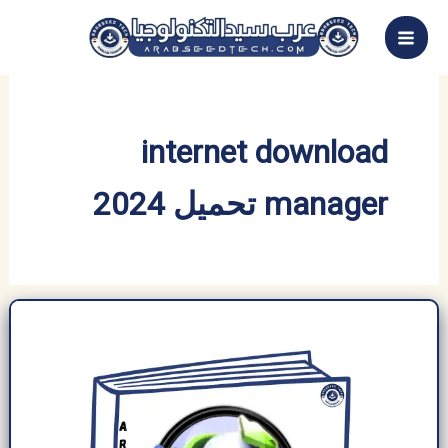
خطي
لى
لمحتوى
internet download
manager تحميل 2024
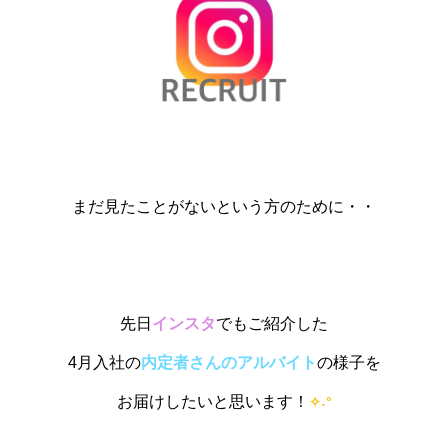
まだ見たことがないという方のために・・
先日
インスタ
でもご紹介した
4月入社の
内定者さんのアルバイト
の
様子を
お届けしたいと思います！
˖°
✧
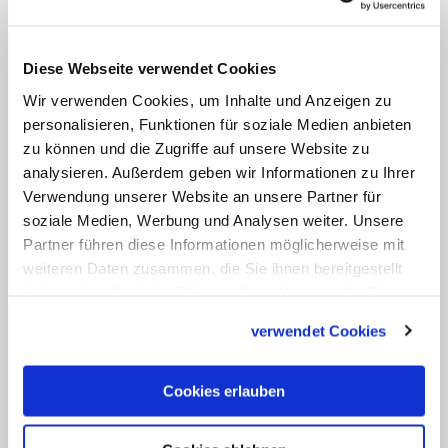
anzunehmen. "Ja, das liegt auf dem
Tisch", antwortete er auf eine
Diese Webseite verwendet Cookies
entsprechende Journalistenfrage
Wir verwenden Cookies, um Inhalte und Anzeigen zu
während seines Flugs von Rom nach
personalisieren, Funktionen für soziale Medien anbieten
Malta
Anfang April. (cbr/KNA)
zu können und die Zugriffe auf unsere Website zu
analysieren. Außerdem geben wir Informationen zu Ihrer
Verwendung unserer Website an unsere Partner für
soziale Medien, Werbung und Analysen weiter. Unsere
Partner führen diese Informationen möglicherweise mit
weiteren Daten zusammen, die Sie ihnen bereitgestellt
haben oder die sie im Rahmen Ihrer Nutzung der Dienste
gesammelt haben.
verwendet Cookies
Cookies erlauben
Kirchenoberhaupt erklärt, warum er nicht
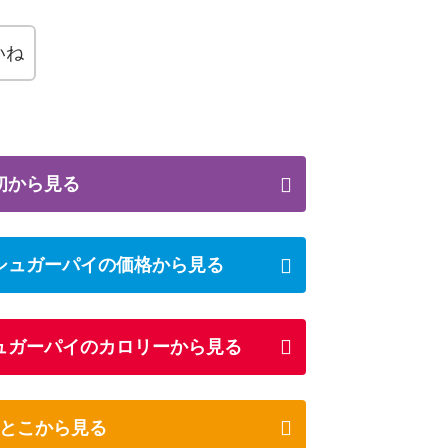
いね
初から見る
シュガーパイの価格から見る
ュガーパイのカロリーから見る
とこから見る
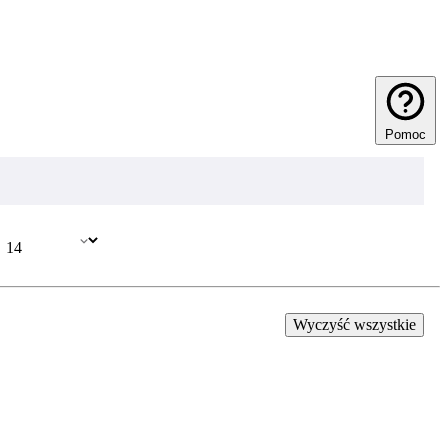
Pomoc
Wyczyść wszystkie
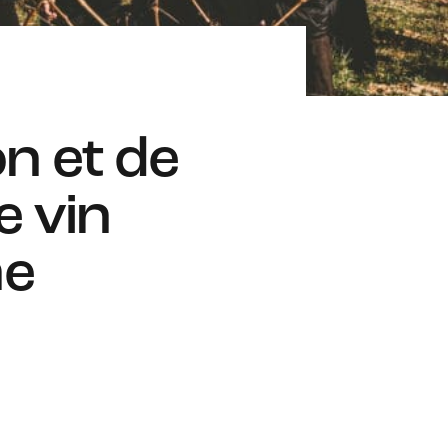
on et de
e vin
me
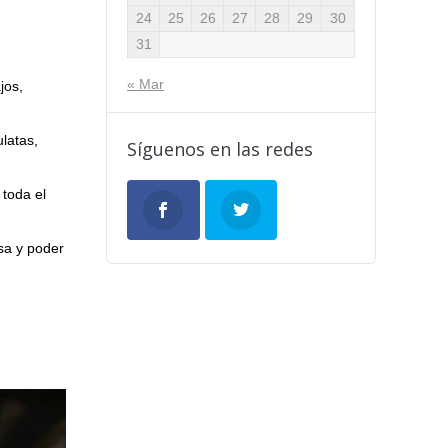
24
25
26
27
28
29
30
31
« Mar
jos,
latas,
Síguenos en las redes
 toda el
sa y poder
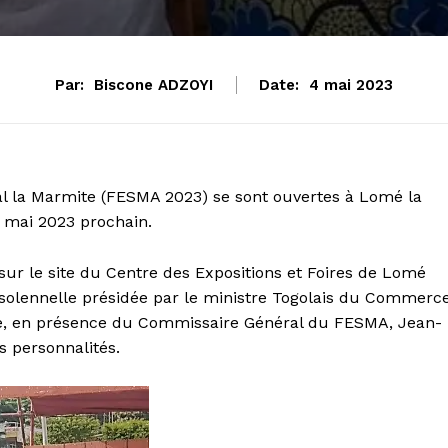
Par:
Biscone ADZOYI
Date:
4 mai 2023
val la Marmite (FESMA 2023) se sont ouvertes à Lomé la
 9 mai 2023 prochain.
u sur le site du Centre des Expositions et Foires de Lomé
olennelle présidée par le ministre Togolais du Commerc
ze, en présence du
Commissaire Général du FESMA, Jean-
s personnalités.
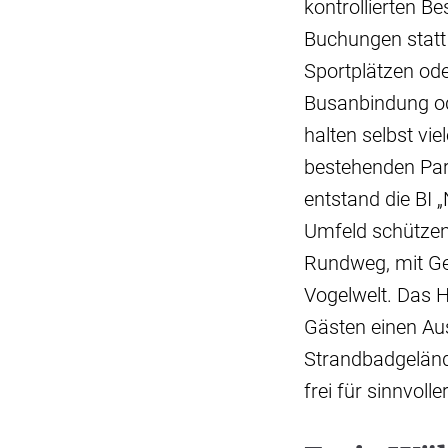
kontrollierten B
Buchungen statt
Sportplätzen od
Busanbindung od
halten selbst v
bestehenden Pa
entstand die BI
Umfeld schützen
Rundweg, mit Ge
Vogelwelt. Das H
Gästen einen Aus
Strandbadgeländ
frei für sinnvol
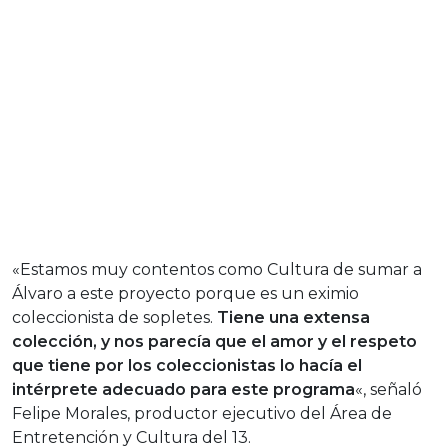
«Estamos muy contentos como Cultura de sumar a
Álvaro a este proyecto porque es un eximio
coleccionista de sopletes.
Tiene una extensa
colección, y nos parecía que el amor y el respeto
que tiene por los coleccionistas lo hacía el
intérprete adecuado para este programa
«, señaló
Felipe Morales, productor ejecutivo del Área de
Entretención y Cultura del 13.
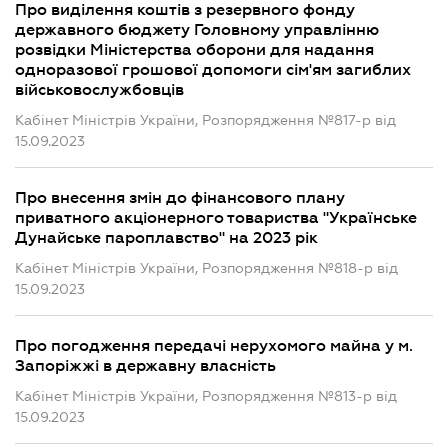
Про виділення коштів з резервного фонду
державного бюджету Головному управлінню
розвідки Міністерства оборони для надання
одноразової грошової допомоги сім'ям загиблих
військовослужбовців
Кабінет Міністрів України, Розпорядження №817-р від
15.09.2023
Про внесення змін до фінансового плану
приватного акціонерного товариства "Українське
Дунайське пароплавство" на 2023 рік
Кабінет Міністрів України, Розпорядження №818-р від
15.09.2023
Про погодження передачі нерухомого майна у м.
Запоріжжі в державну власність
Кабінет Міністрів України, Розпорядження №813-р від
15.09.2023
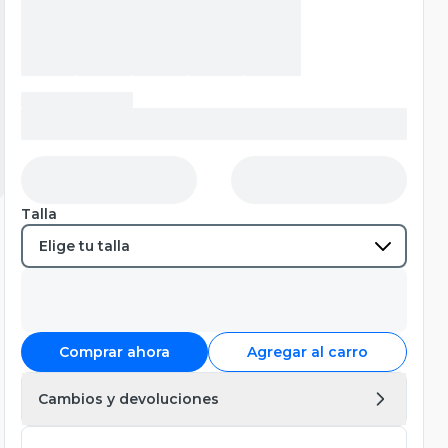
Talla
Comprar ahora
Agregar al carro
Cambios y devoluciones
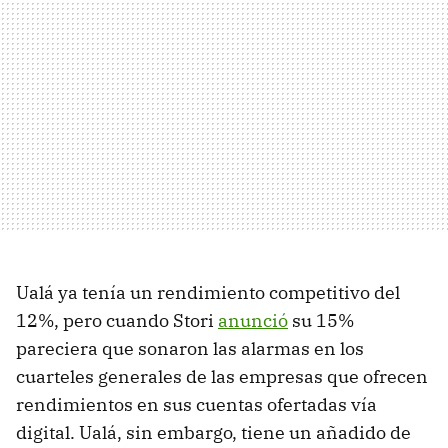
Ualá ya tenía un rendimiento competitivo del
12%, pero cuando Stori
anunció
su 15%
pareciera que sonaron las alarmas en los
cuarteles generales de las empresas que ofrecen
rendimientos en sus cuentas ofertadas vía
digital. Ualá, sin embargo, tiene un añadido de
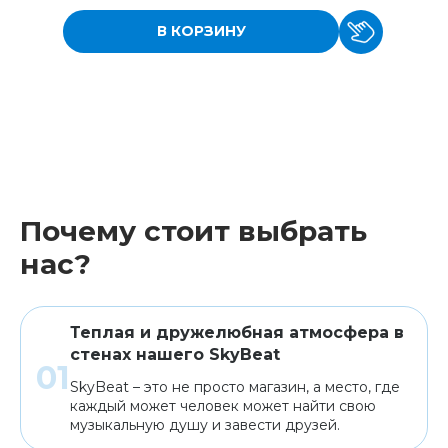
В КОРЗИНУ
Почему стоит выбрать
нас?
Теплая и дружелюбная атмосфера в
стенах нашего SkyBeat
SkyBeat – это не просто магазин, а место, где
каждый может человек может найти свою
музыкальную душу и завести друзей.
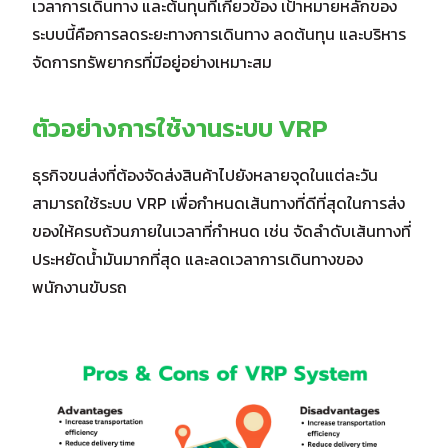
เวลาการเดินทาง และต้นทุนที่เกี่ยวข้อง เป้าหมายหลักของ
ระบบนี้คือการลดระยะทางการเดินทาง ลดต้นทุน และบริหาร
จัดการทรัพยากรที่มีอยู่อย่างเหมาะสม
ตัวอย่างการใช้งานระบบ VRP
ธุรกิจขนส่งที่ต้องจัดส่งสินค้าไปยังหลายจุดในแต่ละวัน
สามารถใช้ระบบ VRP เพื่อกำหนดเส้นทางที่ดีที่สุดในการส่ง
ของให้ครบถ้วนภายในเวลาที่กำหนด เช่น จัดลำดับเส้นทางที่
ประหยัดน้ำมันมากที่สุด และลดเวลาการเดินทางของ
พนักงานขับรถ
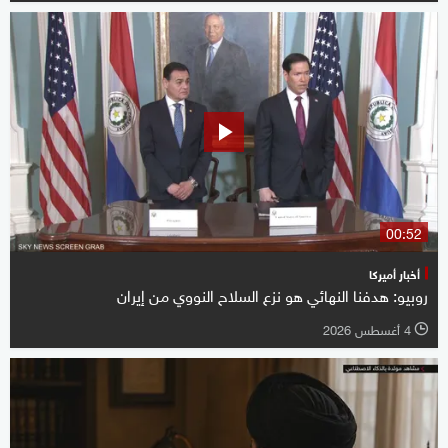
00:52
أخبار أميركا
روبيو: هدفنا النهائي هو نزع السلاح النووي من إيران
4 أغسطس 2026
l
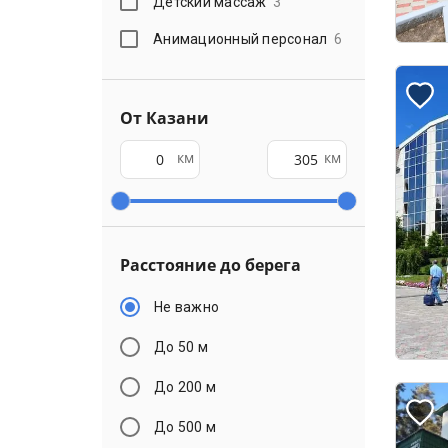
Детский массаж
3
Анимационный персонал
6
От Казани
км
км
Расстояние до берега
Не важно
До 50 м
До 200 м
До 500 м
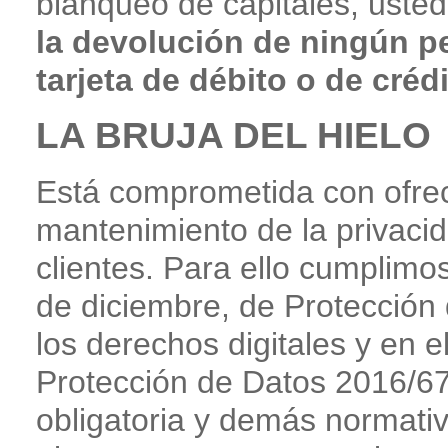
blanqueo de capitales, uste
la devolución de ningún p
tarjeta de débito o de crédi
LA BRUJA DEL HIELO
Está comprometida con ofre
mantenimiento de la privaci
clientes. Para ello cumplimo
de diciembre, de Protección
los derechos digitales y en 
Protección de Datos 2016/6
obligatoria y demás normativ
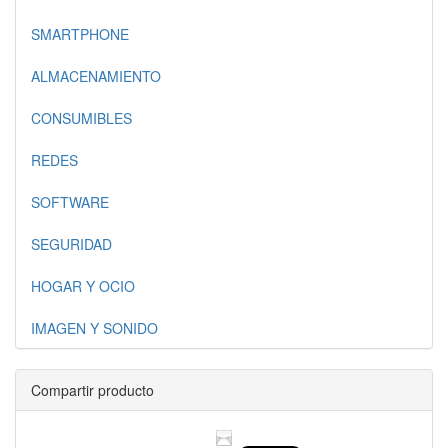
SMARTPHONE
ALMACENAMIENTO
CONSUMIBLES
REDES
SOFTWARE
SEGURIDAD
HOGAR Y OCIO
IMAGEN Y SONIDO
Compartir producto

┄┄┄┄┄┄

* _Work required_
Check each line of the listing above for the string "นทางท". Report only how many have it.

* _Exercise result_
2